I was out drinking coffee, looking at the internet, but trying to build up the motivation to get on with my latest script. My Guardian newspaper was on the table beside me, half read.
A white haired woman approached the table. "Could I nick a bit of your paper?" she asked in a cheeky, sprightly voice, already reaching over to grab it.
"No," I replied, "I haven't finished with it." She looked confused.
"You can't have it, it's mine" I reiterated.
"it's what?" she asked, clearly crest-fallen that the object of her desires was slipping away from her.
"It's mine," I repeated.
"Oh, it's yours," she said pulling a face which looked like I had just farted. Though for once I hadn't. She couldn't believe I was being so stingy with the paper that I had had the foresight to buy and which I was planning to look at in the next couple of minutes.

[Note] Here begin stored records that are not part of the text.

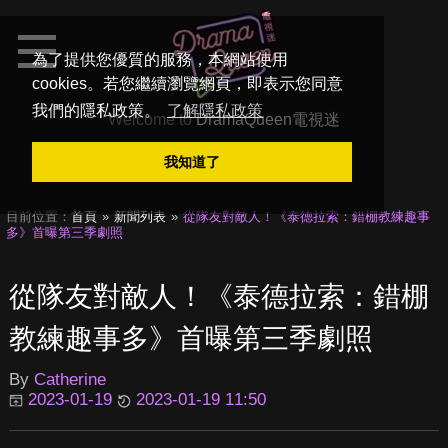
為了提供您優質的服務，本網站使用
cookies。若您繼續瀏覽網頁，即表示您同意
我們的隱私政策。
了解隱私政策
Welcome to
DramaQueen電視迷
我知道了
目前位置：
首頁
新聞列表
從隊友對敵人！《泰德拉索：錯棚教練趣事
多》首曝第三季劇照
從隊友對敵人！《泰德拉索：錯棚
教練趣事多》首曝第三季劇照
By
Catherine
2023-01-19
2023-01-19 11:50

Perhaps I was being mean. Maybe I should have allowed her to borrow one of the sections, but that isn't what she'd asked for. She'd asked to "nick" a section. In any case I wasn't sure which but I was going to read next. But I was being made to feel like I was being unreasonable hanging on to my own possessions. If I had finished with it, I would probably have let her take it, but its different giving someone something, that you're then going to ask for back. And last time I loaned out a half read paper to a man on a train, opposite me, he proceeded to sit reading it whilst ostentatiously picking his nose and I wasn't so keen to have it back after then.
The script writing was going badly and I just looked at my paper (all sections) and kept circulating around on the internet. I am addicted to this mindless surfing. It is turning into a problem. Then I was distracted by a slight kerfuffle at the disabled toilet beside me. A blind man, with a stuck had entered only to find that someone else was in there and hadn't locked the door properly. The occupant had been standing by the sink and had been hit by the door, or possibly the stick. The surprised blind man had been forced to leave the disabled toilet, and he stood outside for a few moments before realising he was by another toilet door and feeling his way into the cubicle. As it happened it was the ladies' loo, but as each lavatory is a separate cubicle that didn't really matter. And in any case there was almost certainly a non-disabled person in the disabled loo, so the rules had already been broken.

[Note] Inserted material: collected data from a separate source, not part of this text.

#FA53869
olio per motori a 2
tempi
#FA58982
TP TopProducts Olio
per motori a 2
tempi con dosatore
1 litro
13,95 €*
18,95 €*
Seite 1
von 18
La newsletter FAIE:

A woman then came up to the toilet door and finding it locked waited outside. Sure enough a moment or two later a perfectly able-bodied looking man came out of the disabled loo, looking embarrassed. He looked around for the blind man, but he wasn't there. I don't want to be top judgemental. I am sure most non-disabled people have done the same. You kind of think it's going to be ok, cos it's unlikely that any disabled people are going to be around. But of course the toilet is there for a reason and occasionally you are going to be caught out.
Personally I think that because I do a lot of work for SCOPE I should be given a special pass that allows me to use the disabled toilets. You'd think they woul recognise my work, but no. There is no justice in this world. Noone has a more unfair life than me.
Anyway, the shame-faced not yet disabled man sloped off, secretly relieved that he didn't have to face the person whose position he had usurped. Whilst the woman continued to wait for the ladies to become vacant.
When the clearly blind man came out with his stuck in front of him, she pulled such an incredible face of shock and disgust, that I had to laugh. "Öh my God," h.er face said, "there is a man in the ladies' loo." she made no concession for the man's very obvious blindness. She could not believe he had the audacity to enter a lavatory that he was not supposed to be in. She had had no problem with the man incorrectly using the disabled loo (and let's be fair, he might have had some unseen disability, though that wouldn't explain his guilty face or his sighted gaze or his confident and unimpeded stride away.
But the woman was so shocked to see a man in a cubicle intended for a woman, that she did not even consider that his blindness might go some small way to explaining the situation.
As he went on his way, and I swear this is true, she even did an enormous double take, checking the female sign on the door, to confirm that the whole world had indeed turned upside down.
At least she had waited for the ladies to become free and had not gone into the vacant disabled loo.
But really., if you've got a pair of working eyes there could hardly be a worse time not to use them properly.
There are none so blind....
As blind people.
In many way they are the most blind of all.